Demais, participaram outros convidados do Secretariado para a Unidade: Roger Schutz, prior da comundiade protestante de Taizé e seu confrade Max Thurian; o Pr. Cullmann, da Universidade de Bâle e de Paris; o Pr. Berghauer, da Universidade Protestante de Amsterdan. Em suma, um total de 23 representantes.

Na carta-convite definem-se os estatutos e os papéis na forma seguinte:

a) “Os observadores fornecessem às Igrejas separadas de Roma informações sobre o Concílio;

b) Eles podem participar das sessões públicas e das sessões gerais fechadas, nas quais se discutem os decretos do Concílio; não participam das sessões das Comissões, salvo em casos particulares e com permissão especial;

c) Não têm direito à palavra nem ao voto;

d) O Secretariado para a Unidade dos Cristãos serve de intermediário entre os organismos do Concílio e os observadores para transmitir a estes as informações necessárias, a fim de que possam com mais facilidade e eficácia acompanhar os trabalhos do Concílio. Demais, organiza as entrevistas com pessoas de escol, por exemplo os padres do Concílio acerca dos temas ali discutidos.

Temos agora a presença viva dos protestantes. Já estavam presentes no Concílio de forma indireta por meio dos padres e teólogos que sabiam há muito cooptados a suas idéias, representando-os mais ou menos abertamente: os cardeais Bea, König, Frings, Döpfner, Liénart, Alfrink; especialistas como Rahner, Hans Küng, Edouard Schillebeeckx, Congar.

Alguns trechos das obras de Congar servem-nos de prova2:

“Em Saulchoir, tinham interesse por Lutero, de forma bem diferente da de Denifle ou Grisar. Durante uma segunda estada na Alemanha, visitei os lugares marcantes do luteranismo, os quais me atraiam”. Devota grande admiração ao reformador: “Lutero é dos maiores gênios religiosos de toda a história. Ponho-lhe neste quesito no mesmo patamar de Santo Agostinho, Santo Tomás de Aquino ou Pascal. De certo modo, é ele ainda maior. Repensou todo o cristianismo. Lutero fora um homem de Igreja.” Donde vem tal admiração por um homem cujo gênio era o de destruição? Vem de que Lutero “era incapaz de receber algo que não viesse de sua própria experiência.” […]

Citemos ainda o cardeal Ratzinger, grande admirador de Karl Barth.
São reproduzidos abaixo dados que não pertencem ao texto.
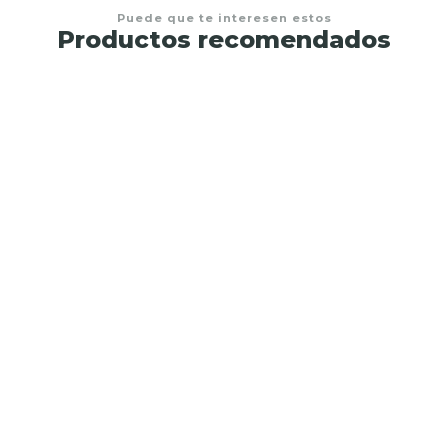
Puede que te interesen estos
Productos recomendados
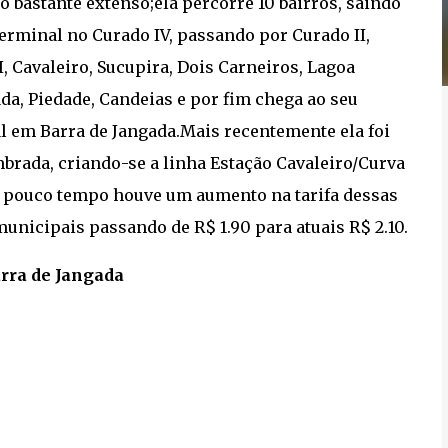
o bastante extenso;ela percorre 10 bairros, saindo
terminal no Curado IV, passando por Curado II,
I, Cavaleiro, Sucupira, Dois Carneiros, Lagoa
da, Piedade, Candeias e por fim chega ao seu
l em Barra de Jangada.Mais recentemente ela foi
rada, criando-se a linha Estação Cavaleiro/Curva
á pouco tempo houve um aumento na tarifa dessas
municipais passando de R$ 1.90 para atuais R$ 2.10.
arra de Jangada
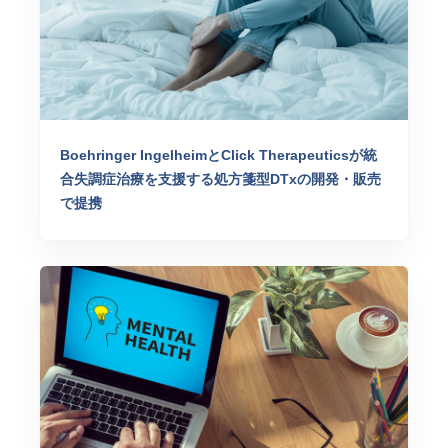
Boehringer IngelheimとClick Therapeuticsが統
合失調症治療を支援する処方箋型DTxの開発・販売
で提携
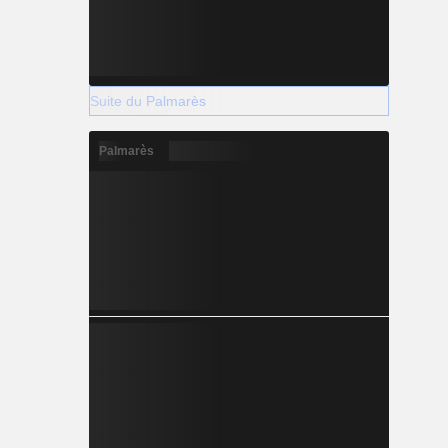
Suite du Palmarès
Palmarès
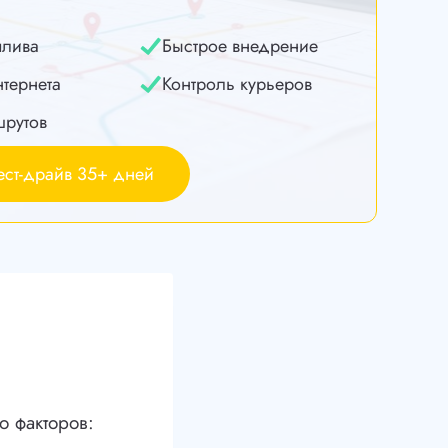
плива
Быстрое внедрение
нтернета
Контроль курьеров
шрутов
ест-драйв 35+ дней
о факторов:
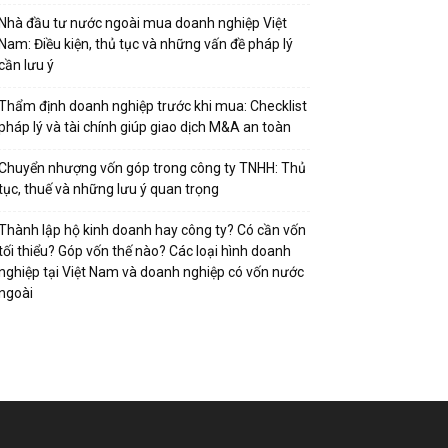
Nhà đầu tư nước ngoài mua doanh nghiệp Việt
Nam: Điều kiện, thủ tục và những vấn đề pháp lý
cần lưu ý
Thẩm định doanh nghiệp trước khi mua: Checklist
pháp lý và tài chính giúp giao dịch M&A an toàn
Chuyển nhượng vốn góp trong công ty TNHH: Thủ
tục, thuế và những lưu ý quan trọng
Thành lập hộ kinh doanh hay công ty? Có cần vốn
tối thiểu? Góp vốn thế nào? Các loại hình doanh
nghiệp tại Việt Nam và doanh nghiệp có vốn nước
ngoài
Em 1986, numa carta à Theologische Quartalsschrift, Tübingen, escrevera isto:

“ […] De várias maneiras, não se deve considerar um bem para a Igreja Católica, na Alemanha e fora dela, o fato de que a seus flancos existisse o protestantismo e sua liberdade e piedade, seus conflitos e a grande exigência espiritual?3

Anos mais tarde, ele concelebrará em Haburgo as vésperas com a Sra. Jespen, bispa protestante!